Dans la troisième salle on retrouve, toujours dans un paysage de ruine, la femme, devenu âgée, près d’un chien qu’elle recouvre de sable, avec l’enfant. Un texte est diffusé, sur la perte, la perte de la reconnaissance.

Avec ce texte je me suis intéressé au dépouillement, à la mise à nu, qui est une disparition.

La femme a toujours un regard dans le vide, comme absente à elle même, l’enfant la regarde mais elle, ne le regarde pas. Il souhaite communiquer, elle non. C’est elle qui commence à ensevelir le chien, cette fois-ci c’est l’enfant qui suit ses gestes. Pourquoi reste elle absente à elle même ?

J’ai voulu d’une certaine manière fantomiser ces personnages, leur faire perdre un ordre ordinaire, les mettre dans une autre forme de réalité. Comme dans un film de science fiction où des humains seraient créés et auraient en eux une forme d’absence : un état intermédiaire d’humanisation, comme une copie qui ne serait pas totalement accomplie. On est dans des images, des souvenirs, des fantasmes avec toujours un endroit de manque.

Des personnages hagards, comme dans cet état transitoire d’un rêve glissant vers la réalité ou inversement. Il y a, dans cette salle, une série de vitrines-cheminées qui font vivre de faux feux perpétuels.
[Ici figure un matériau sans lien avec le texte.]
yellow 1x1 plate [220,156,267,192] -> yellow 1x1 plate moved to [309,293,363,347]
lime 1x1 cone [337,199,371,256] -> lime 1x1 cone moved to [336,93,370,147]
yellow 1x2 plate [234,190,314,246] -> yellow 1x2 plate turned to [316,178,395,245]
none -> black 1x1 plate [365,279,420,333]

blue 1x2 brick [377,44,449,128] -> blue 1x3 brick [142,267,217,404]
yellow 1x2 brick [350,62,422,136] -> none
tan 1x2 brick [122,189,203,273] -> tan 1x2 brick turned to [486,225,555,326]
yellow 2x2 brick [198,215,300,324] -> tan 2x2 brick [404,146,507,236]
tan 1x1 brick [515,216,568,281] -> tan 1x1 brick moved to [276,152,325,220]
Ces cheminées dialoguent avec les boules noires. Leurs vitres noires reflètent l’exposition, la brûlent. Les boules sont les cameras et les cheminées leurs écrans. Ce sont aussi les écrans d’un état du monde. Ces cheminées évoquent que cette exposition est un refuge émotionnel et mental. En sous-sol on est comme dans un bunker.
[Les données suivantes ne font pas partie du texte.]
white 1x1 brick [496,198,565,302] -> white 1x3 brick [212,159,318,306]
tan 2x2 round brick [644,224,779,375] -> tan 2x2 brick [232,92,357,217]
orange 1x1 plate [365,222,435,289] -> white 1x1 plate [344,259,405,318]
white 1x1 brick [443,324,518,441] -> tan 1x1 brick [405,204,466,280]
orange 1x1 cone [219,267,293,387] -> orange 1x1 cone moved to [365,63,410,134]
Ces fausses cheminées, sont des simulacres de la déréliction de toute chose, à l’inverse des sculptures de sables qui vont s’effondrer à un moment donné, ces cheminées elles perdureront de leur feux perpétuellement entretenus. Le visiteur continue son chemin en passant par ce couloir intestinal. Qui sale, dérange les visiteurs à qui tu as sollicité dès l’entrée d’Outremonde de se déchausser, marchant pieds nus dans la saleté. Pourquoi le spectateur doit se déchausser ?
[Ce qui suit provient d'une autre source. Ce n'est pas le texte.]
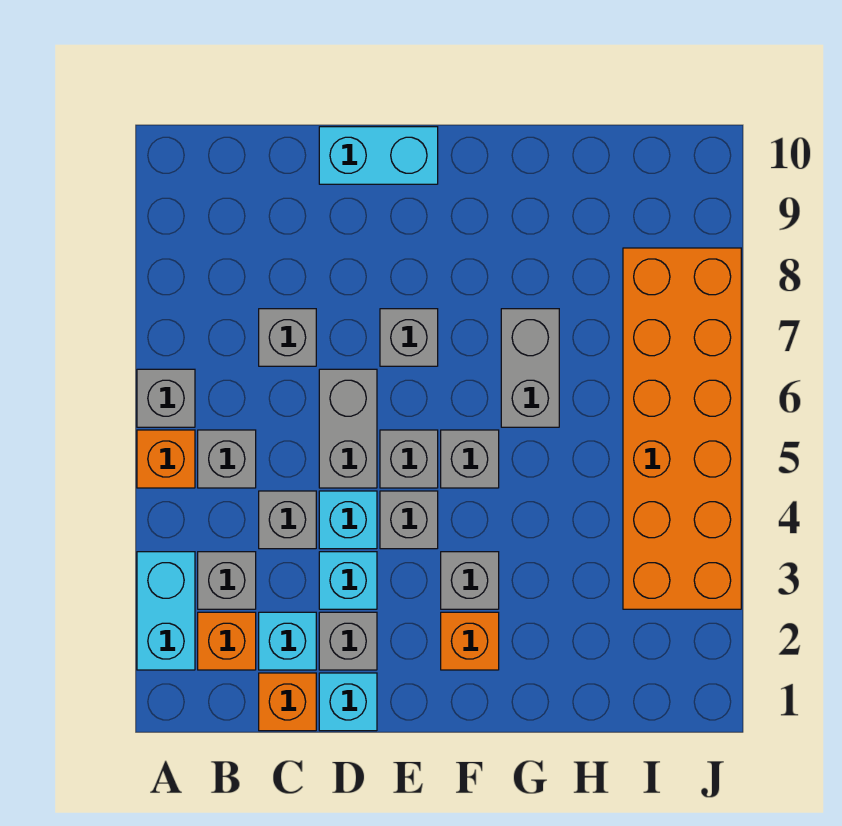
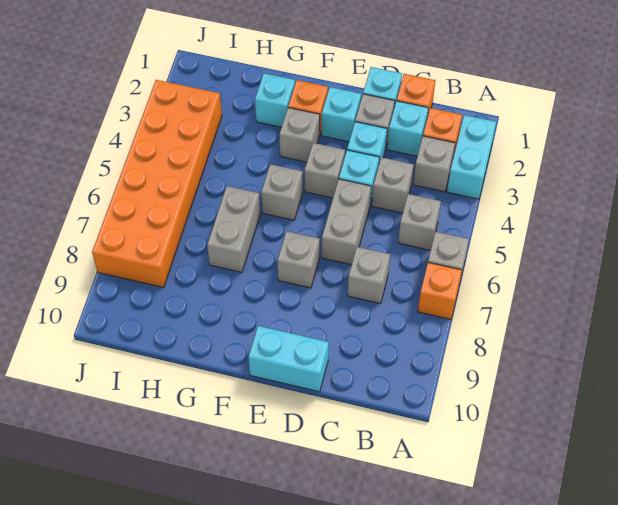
orange 1x1 brick [137,430,195,488] -> orange 1x1 brick moved to [418,263,462,319]
none -> cyan 1x1 brick [321,87,361,142]
grey 1x1 brick [380,430,438,488] -> none
none -> cyan 1x1 brick [255,73,295,127]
On ne rentre pas dans la tête de quelqu’un avec ses chaussures.

Le visiteur entre ensuite dans un auditorium plongé dans la pénombre, dont les murs sont recouverts de rideaux bleus. Une femme est au centre des gradins et chante, pousse des cris, utilise clochette et bol tibétain : une forme de cérémonie secrète. Sur la scène de cet auditorium, il y a une montagne stylisée derrière laquelle nous vouons le système sonore qui diffuse ses paroles et celle de l’enfant qui s’interroge : Où va la lumière quand elle s’éteint ? Est-ce que le rêve est réel ?

J’espère que cette dernière salle ouvre et élargit l’exposition. Autant les trois premières salles blanches sont closes, autant celle-ci serait une sorte de hublot d’un vaisseau que l’on quitte. C’est à la fois une plongée dans le cosmos et une dissolution de l’ego. C’est un espace de soin et de guérison, de l’ordre de l’exorcisme, de la purge. C’est un espace de rituel de purification. Un lieu de questionnement.